Until… my daughter sneaks up from one side and switches off the power button on the laptop. Grrrr…

Well that’s the real life. My life.

For weekly update, there hasn’t much happened to quote and note. Each day seamlessly blending into the other before I look up notice. I haven’t even decided on how long I am going to stay put ( my idea is forever but I am sure my parents may think it unreasonable :-)) here in Cochin. Before my hubby left for Bahrain ( he left because his office reopened and he was summoned immediately), we had a chance to cruise around the by lanes of Fort Kochi. An unappetising place, to say the least. We also happened to sample a lot baked delights from the local bakers. K. R. Bakes, Cochin Bakeries, Bread World to name a few. Though am not sure about the star quality of ingredients used, the cup cakes and the meat puffs were delectable. Through Bread World, I also stumbled upon their gourmet super market that sells cooking chocolate and fleur de sel. A pleasant surprise indeed. I stocked up on butterscotch chips, chocolate chips, cooking chocolate, food colour, ricotta cheese and all that.  My only glitch in this excitement is that my mum doesn’t have an oven. But as she is pretty upbeat about this whole food blogging thing, we have geared up to take up some challenges. Watch this space for some delectable  Kerala delicacies! We did indulge in one such staple snack that you can catch up with here.

Apart from the gourmet hoarding, I chanced upon a Betty Crocker Mix of the Devil’s Food Cake that I made for Namit’s Birthday. I wanted to see if I was close to the original or not. Also, it would be an experiment – first of its kind for me – to make the cake in the microwave. Well it turned out quite okay but was extremely rich after I slathered the decadent dessert with plenty of chocolate glaze.

Rest of time I spent being on twitter, watching the Cricket World Cup  (especially the India Vs Australia match) and reading some books I ordered through Flipkart. I flipped ( literally) with joy when the courier guy rapped at my door to do the delivery. Books ( affordable ones) are so hard to come by in Bahrain and for me a service like FlipKart is a blessing. I ordered for, not surprisingly, “Julie & Julia” -by Julie Powell,  “How to be a Domestic Goddess” by Nigella Lawson, “Women & the Weight Loss Tamasha” – by Rujuta Diwekar, “Cake decoration for Beginners” – by some publisher. Once  I am done with them or any of them, I shall post a two liner review about it. I still  have some more books to order but my purse strings have been tightened by my conscientious hubby. 😦 I know eventually he will come around. 🙂

Being here in Cochin has its own perks because my daughter has found her own toddler community in the building and spends absolutely no time indoors. I hardly get to see her as she is running out to play with her mates or even by herself. She ignores my existence until she feels hungry or sleepy. I am not complaining!

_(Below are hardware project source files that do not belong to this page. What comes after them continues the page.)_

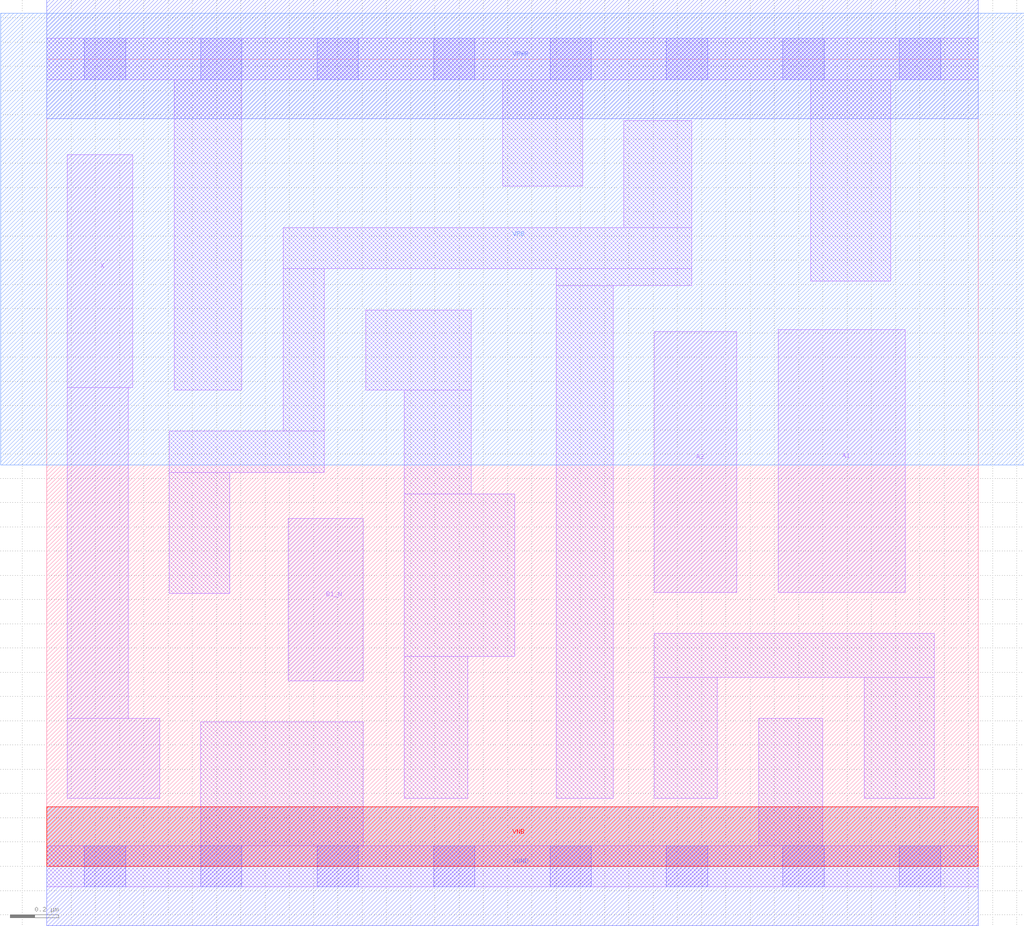
<source format=lef>
# Copyright 2020 The SkyWater PDK Authors
#
# Licensed under the Apache License, Version 2.0 (the "License");
# you may not use this file except in compliance with the License.
# You may obtain a copy of the License at
#
#     https://www.apache.org/licenses/LICENSE-2.0
#
# Unless required by applicable law or agreed to in writing, software
# distributed under the License is distributed on an "AS IS" BASIS,
# WITHOUT WARRANTIES OR CONDITIONS OF ANY KIND, either express or implied.
# See the License for the specific language governing permissions and
# limitations under the License.
#
# SPDX-License-Identifier: Apache-2.0

VERSION 5.7 ;
  NOWIREEXTENSIONATPIN ON ;
  DIVIDERCHAR "/" ;
  BUSBITCHARS "[]" ;
MACRO sky130_fd_sc_lp__o21ba_0
  CLASS CORE ;
  FOREIGN sky130_fd_sc_lp__o21ba_0 ;
  ORIGIN  0.000000  0.000000 ;
  SIZE  3.840000 BY  3.330000 ;
  SYMMETRY X Y R90 ;
  SITE unit ;
  PIN A1
    ANTENNAGATEAREA  0.159000 ;
    DIRECTION INPUT ;
    USE SIGNAL ;
    PORT
      LAYER li1 ;
        RECT 3.015000 1.130000 3.540000 2.215000 ;
    END
  END A1
  PIN A2
    ANTENNAGATEAREA  0.159000 ;
    DIRECTION INPUT ;
    USE SIGNAL ;
    PORT
      LAYER li1 ;
        RECT 2.505000 1.130000 2.845000 2.205000 ;
    END
  END A2
  PIN B1_N
    ANTENNAGATEAREA  0.126000 ;
    DIRECTION INPUT ;
    USE SIGNAL ;
    PORT
      LAYER li1 ;
        RECT 0.995000 0.765000 1.305000 1.435000 ;
    END
  END B1_N
  PIN X
    ANTENNADIFFAREA  0.280900 ;
    DIRECTION OUTPUT ;
    USE SIGNAL ;
    PORT
      LAYER li1 ;
        RECT 0.085000 0.280000 0.465000 0.610000 ;
        RECT 0.085000 0.610000 0.335000 1.975000 ;
        RECT 0.085000 1.975000 0.355000 2.935000 ;
    END
  END X
  PIN VGND
    DIRECTION INOUT ;
    USE GROUND ;
    PORT
      LAYER met1 ;
        RECT 0.000000 -0.245000 3.840000 0.245000 ;
    END
  END VGND
  PIN VNB
    DIRECTION INOUT ;
    USE GROUND ;
    PORT
      LAYER pwell ;
        RECT 0.000000 0.000000 3.840000 0.245000 ;
    END
  END VNB
  PIN VPB
    DIRECTION INOUT ;
    USE POWER ;
    PORT
      LAYER nwell ;
        RECT -0.190000 1.655000 4.030000 3.520000 ;
    END
  END VPB
  PIN VPWR
    DIRECTION INOUT ;
    USE POWER ;
    PORT
      LAYER met1 ;
        RECT 0.000000 3.085000 3.840000 3.575000 ;
    END
  END VPWR
  OBS
    LAYER li1 ;
      RECT 0.000000 -0.085000 3.840000 0.085000 ;
      RECT 0.000000  3.245000 3.840000 3.415000 ;
      RECT 0.505000  1.125000 0.755000 1.625000 ;
      RECT 0.505000  1.625000 1.145000 1.795000 ;
      RECT 0.525000  1.965000 0.805000 3.245000 ;
      RECT 0.635000  0.085000 1.305000 0.595000 ;
      RECT 0.975000  1.795000 1.145000 2.465000 ;
      RECT 0.975000  2.465000 2.660000 2.635000 ;
      RECT 1.315000  1.965000 1.750000 2.295000 ;
      RECT 1.475000  0.280000 1.735000 0.865000 ;
      RECT 1.475000  0.865000 1.930000 1.535000 ;
      RECT 1.475000  1.535000 1.750000 1.965000 ;
      RECT 1.880000  2.805000 2.210000 3.245000 ;
      RECT 2.100000  0.280000 2.335000 2.395000 ;
      RECT 2.100000  2.395000 2.660000 2.465000 ;
      RECT 2.380000  2.635000 2.660000 3.075000 ;
      RECT 2.505000  0.280000 2.765000 0.780000 ;
      RECT 2.505000  0.780000 3.660000 0.960000 ;
      RECT 2.935000  0.085000 3.200000 0.610000 ;
      RECT 3.150000  2.415000 3.480000 3.245000 ;
      RECT 3.370000  0.280000 3.660000 0.780000 ;
    LAYER mcon ;
      RECT 0.155000 -0.085000 0.325000 0.085000 ;
      RECT 0.155000  3.245000 0.325000 3.415000 ;
      RECT 0.635000 -0.085000 0.805000 0.085000 ;
      RECT 0.635000  3.245000 0.805000 3.415000 ;
      RECT 1.115000 -0.085000 1.285000 0.085000 ;
      RECT 1.115000  3.245000 1.285000 3.415000 ;
      RECT 1.595000 -0.085000 1.765000 0.085000 ;
      RECT 1.595000  3.245000 1.765000 3.415000 ;
      RECT 2.075000 -0.085000 2.245000 0.085000 ;
      RECT 2.075000  3.245000 2.245000 3.415000 ;
      RECT 2.555000 -0.085000 2.725000 0.085000 ;
      RECT 2.555000  3.245000 2.725000 3.415000 ;
      RECT 3.035000 -0.085000 3.205000 0.085000 ;
      RECT 3.035000  3.245000 3.205000 3.415000 ;
      RECT 3.515000 -0.085000 3.685000 0.085000 ;
      RECT 3.515000  3.245000 3.685000 3.415000 ;
  END
END sky130_fd_sc_lp__o21ba_0
END LIBRARY

</source>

In other efforts to keep myself busy, I tried to enroll into a driving school but due to some paperwork and the  likes, it did not work out. I have to figure another way out. Also, I am trying to enroll myself with a pastry making course  in Kochi and that too hasn’t met with any success. If anybody can give me any leads, I shall be most grateful.

Finally, I want Amit to know that I miss him very much ( he would blushing to his temples by now) and such a public declaration of my affection would send him to his shell instantly. I also miss my dear friend Namit and all the wonderful weekends we spent doing restaurant reviews, dinners, and sight seeing ( by now Namit would be a deep shade of crimson, slowly turning purple and shades alike). I am sure Mimi misses you both, but right now she is a tad busy doing her stuff. Also, Gayathri, I miss our chats. Somehow, since the time I have come here, we haven’t had the time to connect properly. Hoping that it would be better over the coming days.